Quando un paio di anni fa mi invitarono a Berlino per un giro su una bici elettrica, una delle cose che notai durante il tour era la gran quantità di attività commerciali e culturali nascoste tra le quattro mura delle normali case private. C’erano gallerie d’arte in casa, showroom in casa, ristoranti in casa, parrucchieri in casa, negozi di bici in casa…
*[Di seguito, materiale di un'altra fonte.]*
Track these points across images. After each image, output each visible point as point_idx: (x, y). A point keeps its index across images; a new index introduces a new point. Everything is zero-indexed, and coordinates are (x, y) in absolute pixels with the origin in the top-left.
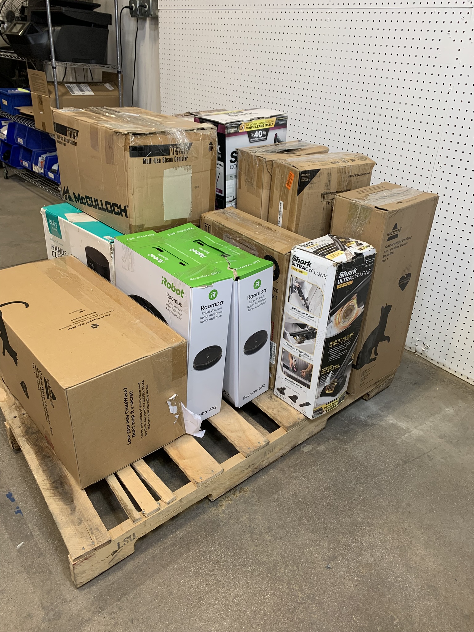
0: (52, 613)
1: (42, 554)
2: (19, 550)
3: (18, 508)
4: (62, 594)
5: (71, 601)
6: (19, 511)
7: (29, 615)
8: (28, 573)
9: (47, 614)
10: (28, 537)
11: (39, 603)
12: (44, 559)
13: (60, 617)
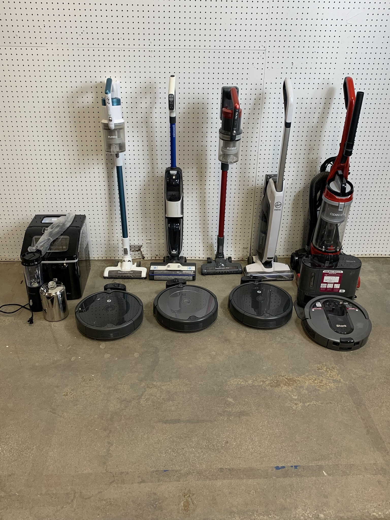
0: (380, 472)
1: (337, 465)
2: (329, 475)
3: (292, 466)
4: (370, 464)
5: (376, 461)
6: (296, 467)
7: (379, 482)
8: (348, 475)
9: (381, 474)
10: (321, 468)
11: (372, 475)
12: (341, 465)
13: (385, 469)
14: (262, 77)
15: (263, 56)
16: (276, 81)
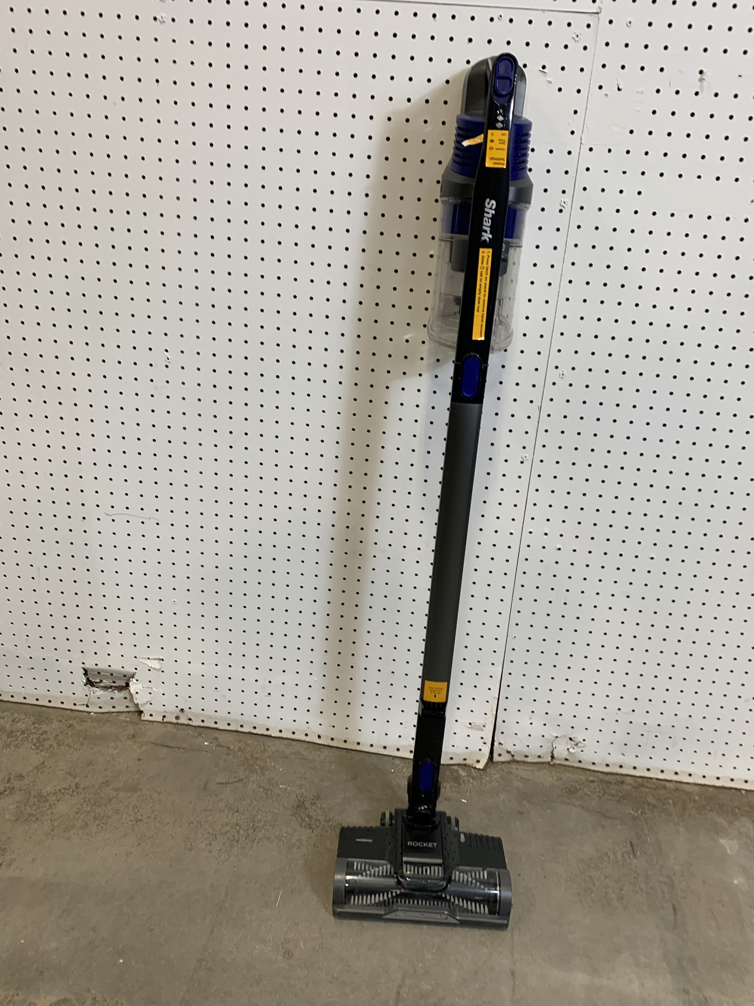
14: (576, 123)
15: (587, 36)
16: (629, 142)
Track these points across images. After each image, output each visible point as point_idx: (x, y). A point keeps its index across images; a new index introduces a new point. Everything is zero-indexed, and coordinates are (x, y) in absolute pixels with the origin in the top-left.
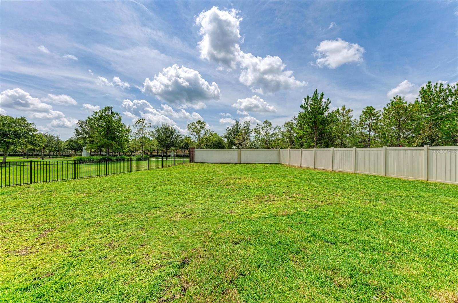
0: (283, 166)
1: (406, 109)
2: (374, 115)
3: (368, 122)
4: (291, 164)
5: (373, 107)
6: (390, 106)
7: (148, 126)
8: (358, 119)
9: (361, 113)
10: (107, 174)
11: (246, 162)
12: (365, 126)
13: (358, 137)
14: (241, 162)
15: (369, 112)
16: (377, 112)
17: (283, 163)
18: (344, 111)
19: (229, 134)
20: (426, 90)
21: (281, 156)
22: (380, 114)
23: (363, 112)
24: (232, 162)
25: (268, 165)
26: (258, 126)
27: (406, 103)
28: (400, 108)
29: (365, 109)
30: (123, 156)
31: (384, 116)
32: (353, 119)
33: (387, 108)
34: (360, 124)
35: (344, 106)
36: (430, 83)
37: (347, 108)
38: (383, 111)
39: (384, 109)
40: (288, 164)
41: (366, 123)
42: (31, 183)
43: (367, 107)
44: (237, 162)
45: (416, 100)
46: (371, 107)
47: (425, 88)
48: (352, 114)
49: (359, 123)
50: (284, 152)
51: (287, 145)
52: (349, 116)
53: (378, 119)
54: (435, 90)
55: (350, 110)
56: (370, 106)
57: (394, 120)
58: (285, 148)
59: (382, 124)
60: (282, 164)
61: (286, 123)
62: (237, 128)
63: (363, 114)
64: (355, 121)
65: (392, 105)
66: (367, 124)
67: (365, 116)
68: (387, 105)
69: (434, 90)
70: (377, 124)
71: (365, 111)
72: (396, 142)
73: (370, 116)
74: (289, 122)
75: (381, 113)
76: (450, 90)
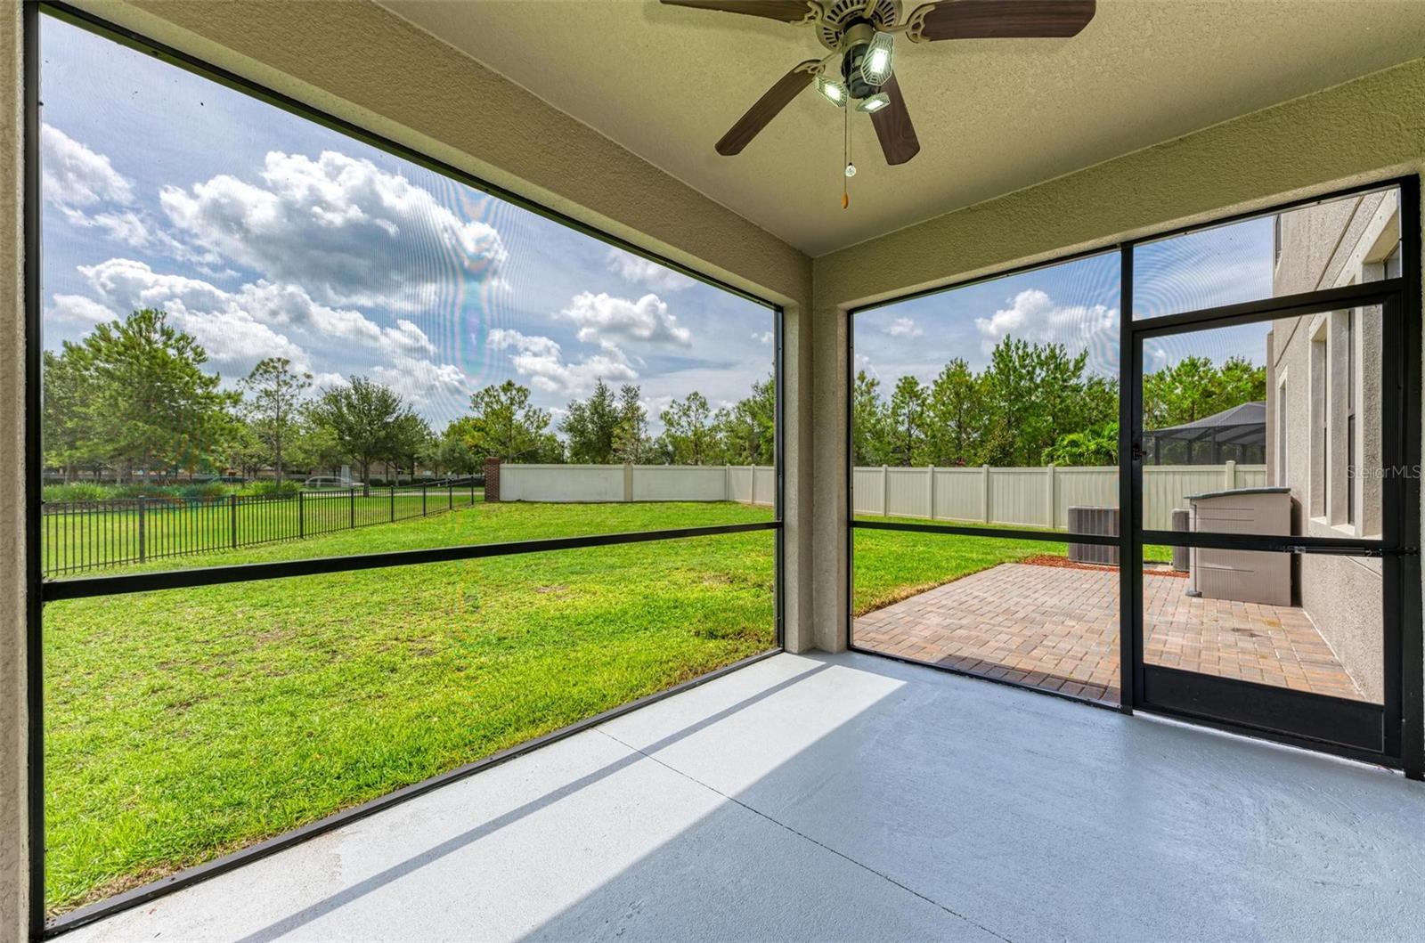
0: (740, 505)
1: (970, 387)
2: (917, 396)
3: (905, 411)
4: (757, 502)
5: (916, 378)
6: (944, 377)
7: (300, 383)
8: (890, 404)
9: (894, 390)
10: (302, 536)
11: (648, 499)
12: (901, 419)
13: (889, 442)
14: (634, 500)
15: (908, 388)
16: (922, 390)
17: (737, 500)
18: (862, 382)
19: (581, 419)
20: (1003, 351)
21: (733, 482)
22: (928, 395)
23: (898, 387)
24: (612, 499)
25: (704, 506)
26: (674, 405)
27: (970, 375)
28: (960, 384)
29: (900, 380)
30: (214, 485)
31: (935, 397)
32: (879, 403)
33: (940, 381)
34: (892, 413)
35: (863, 372)
36: (1008, 337)
37: (869, 378)
38: (933, 387)
39: (935, 382)
40: (750, 501)
41: (903, 411)
42: (142, 558)
43: (906, 378)
44: (622, 500)
45: (986, 370)
46: (912, 377)
47: (1002, 347)
48: (877, 389)
49: (890, 410)
50: (740, 473)
51: (743, 456)
52: (873, 394)
53: (924, 404)
54: (1017, 353)
55: (876, 382)
56: (910, 376)
57: (951, 407)
58: (738, 464)
59: (932, 414)
60: (737, 503)
61: (741, 402)
62: (601, 403)
63: (897, 390)
64: (884, 405)
65: (948, 377)
66: (904, 414)
67: (902, 396)
68: (940, 375)
69: (1014, 353)
70: (922, 413)
71: (901, 384)
72: (953, 454)
73: (911, 398)
74: (749, 400)
75: (930, 392)
76: (1039, 356)
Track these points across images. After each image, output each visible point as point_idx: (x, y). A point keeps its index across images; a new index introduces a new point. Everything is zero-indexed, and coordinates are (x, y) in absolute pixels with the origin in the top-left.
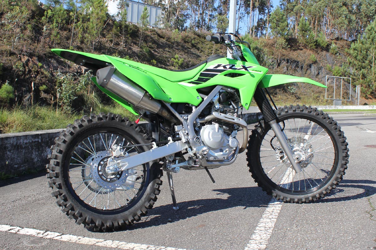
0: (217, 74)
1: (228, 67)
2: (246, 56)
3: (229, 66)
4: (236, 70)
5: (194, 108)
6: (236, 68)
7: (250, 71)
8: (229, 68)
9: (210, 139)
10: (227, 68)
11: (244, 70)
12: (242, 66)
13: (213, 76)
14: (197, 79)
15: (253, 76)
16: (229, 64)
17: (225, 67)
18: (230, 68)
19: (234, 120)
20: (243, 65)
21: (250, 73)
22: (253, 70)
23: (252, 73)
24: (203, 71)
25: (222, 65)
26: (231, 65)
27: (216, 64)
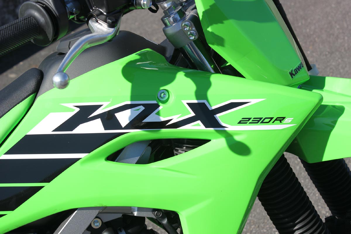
0: (76, 160)
1: (124, 118)
2: (220, 41)
6: (163, 119)
7: (231, 128)
16: (129, 102)
20: (195, 101)
21: (228, 135)
22: (244, 121)
23: (239, 133)
24: (7, 151)
25: (97, 107)
26: (142, 108)
27: (71, 105)
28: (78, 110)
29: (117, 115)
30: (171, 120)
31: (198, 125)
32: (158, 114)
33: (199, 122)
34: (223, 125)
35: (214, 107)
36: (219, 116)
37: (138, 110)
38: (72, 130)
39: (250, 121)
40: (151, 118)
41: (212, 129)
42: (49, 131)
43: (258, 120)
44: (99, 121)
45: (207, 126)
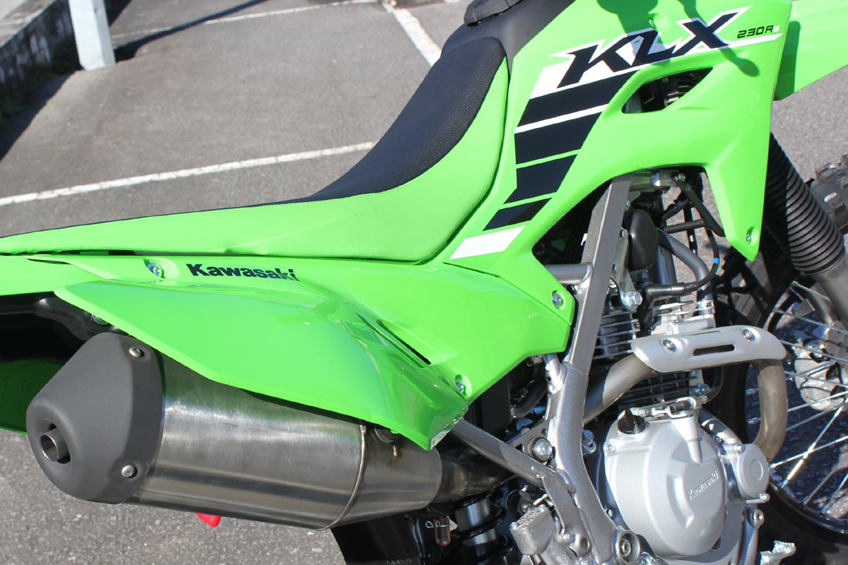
1: (628, 53)
3: (629, 45)
4: (673, 60)
5: (551, 367)
6: (668, 47)
7: (733, 44)
8: (637, 63)
9: (681, 519)
10: (627, 66)
11: (702, 48)
12: (686, 25)
13: (576, 134)
14: (513, 186)
15: (749, 68)
16: (625, 35)
17: (611, 58)
18: (642, 57)
19: (730, 348)
20: (689, 21)
21: (730, 55)
22: (741, 35)
23: (742, 49)
24: (518, 122)
25: (593, 49)
26: (641, 39)
27: (563, 54)
28: (573, 57)
29: (620, 52)
30: (674, 47)
31: (702, 47)
32: (660, 41)
33: (702, 43)
34: (725, 42)
35: (709, 24)
36: (717, 33)
37: (637, 42)
38: (578, 81)
39: (747, 34)
40: (654, 49)
41: (717, 49)
42: (553, 89)
43: (754, 32)
44: (602, 63)
45: (711, 47)
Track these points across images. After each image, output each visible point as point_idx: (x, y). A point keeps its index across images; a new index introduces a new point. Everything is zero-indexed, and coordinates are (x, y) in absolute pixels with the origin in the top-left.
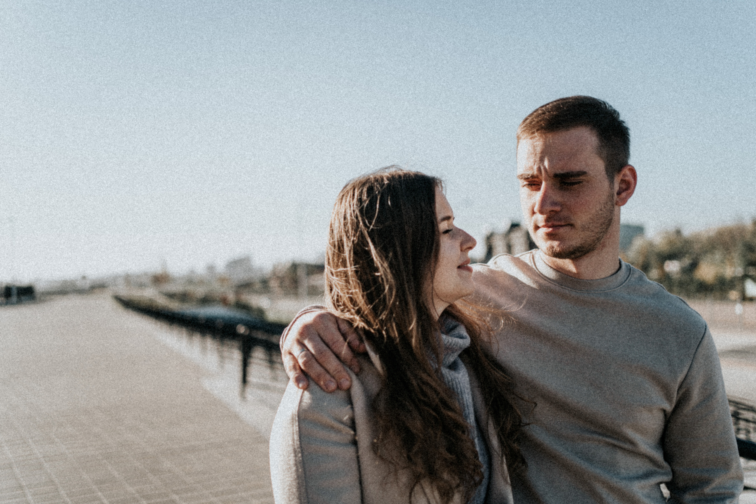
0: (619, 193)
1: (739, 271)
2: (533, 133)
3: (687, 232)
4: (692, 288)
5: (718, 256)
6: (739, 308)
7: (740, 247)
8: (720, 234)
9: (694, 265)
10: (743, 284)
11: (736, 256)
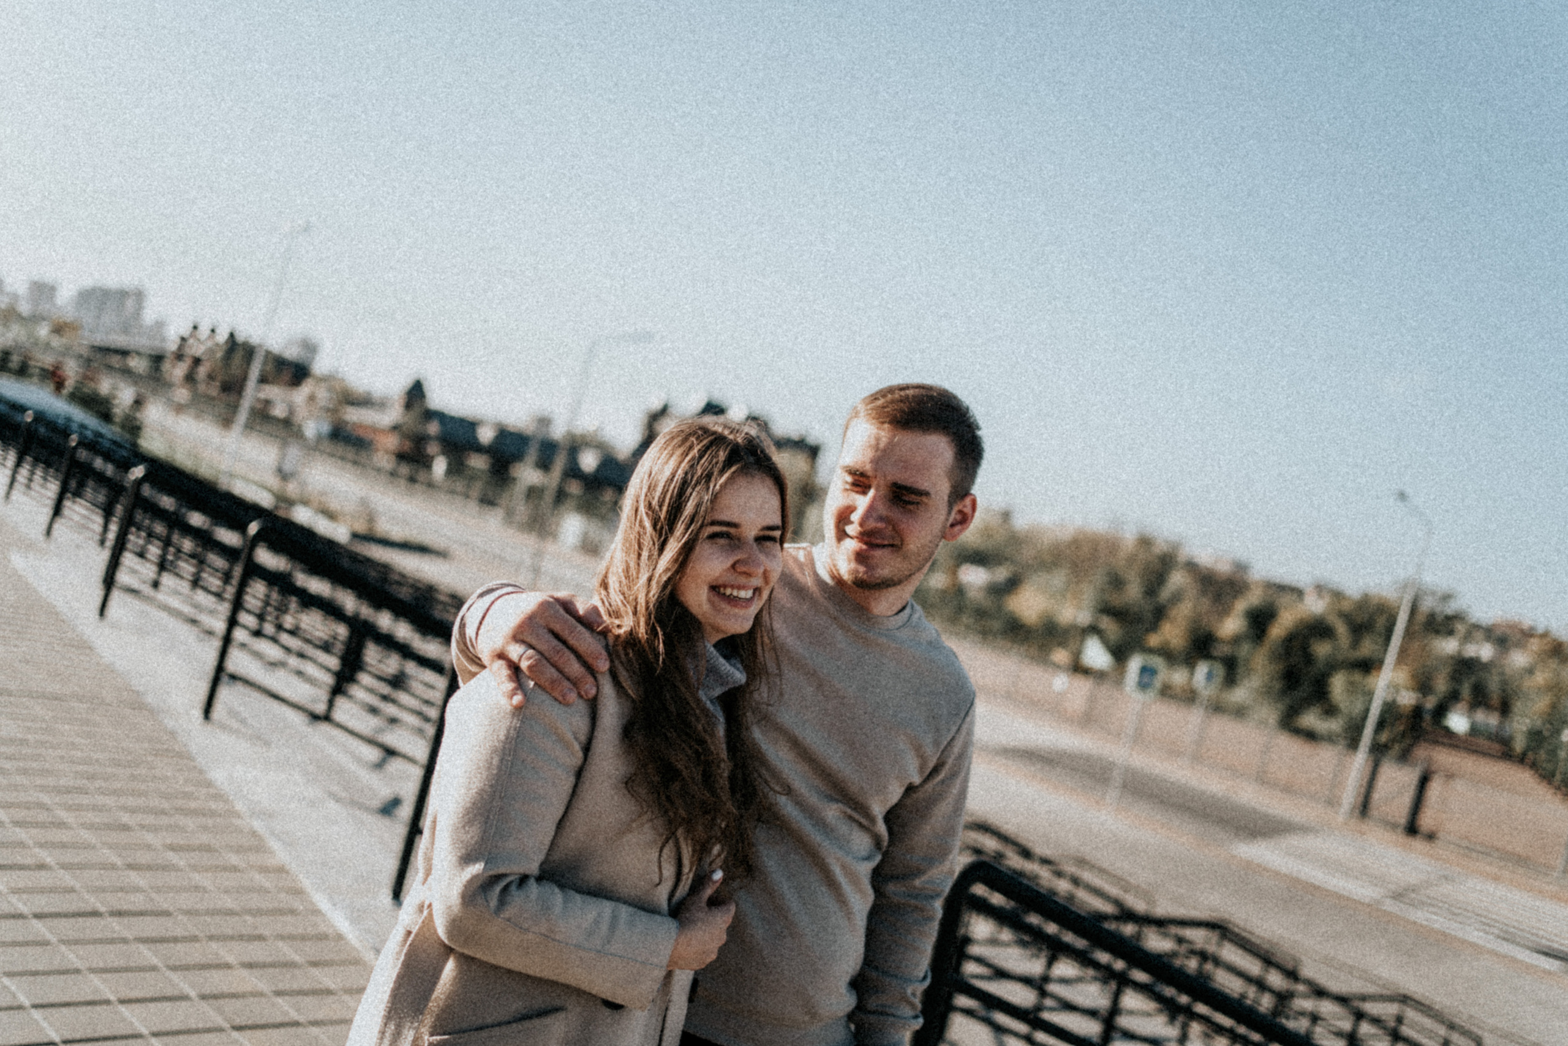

«Più stanze ci sono», scrissi all’epoca, «più è alto il numero di potenziali attività commerciali o culturali che gli inquilini possono portare avanti a pochi passi da dove dormono». Attività non sempre regolari ma nella maggior parte dei casi—così mi raccontavano—sostanzialmente graziate dalle autorità, che chiudono volentieri un occhio e lasciano fare.
Ma se a Berlino la quantità di case-non-solo-case è significativa, in tutto il mondo, Italia compresa, esperienze simili non mancano e un nuovo magazine spagnolo si propone di scovare e raccontare le openhouse—così le chiamano, case aperte.
La rivista si chiama appunto Openhouse Magazine (sottotitolo: the life we share), uscirà due volte all’anno e dopo mesi di lavorazione il primo numero—che raccoglie servizi e reportage su esperienze di openhousing di tutto il mondo, da Barcellona a Londra, da Tokyo a Milano (dove si parlerà del duo gastrofashionista Gnam Box)—è quasi in stampa, supportato da una campagna di raccolta fondi su Kickstarter.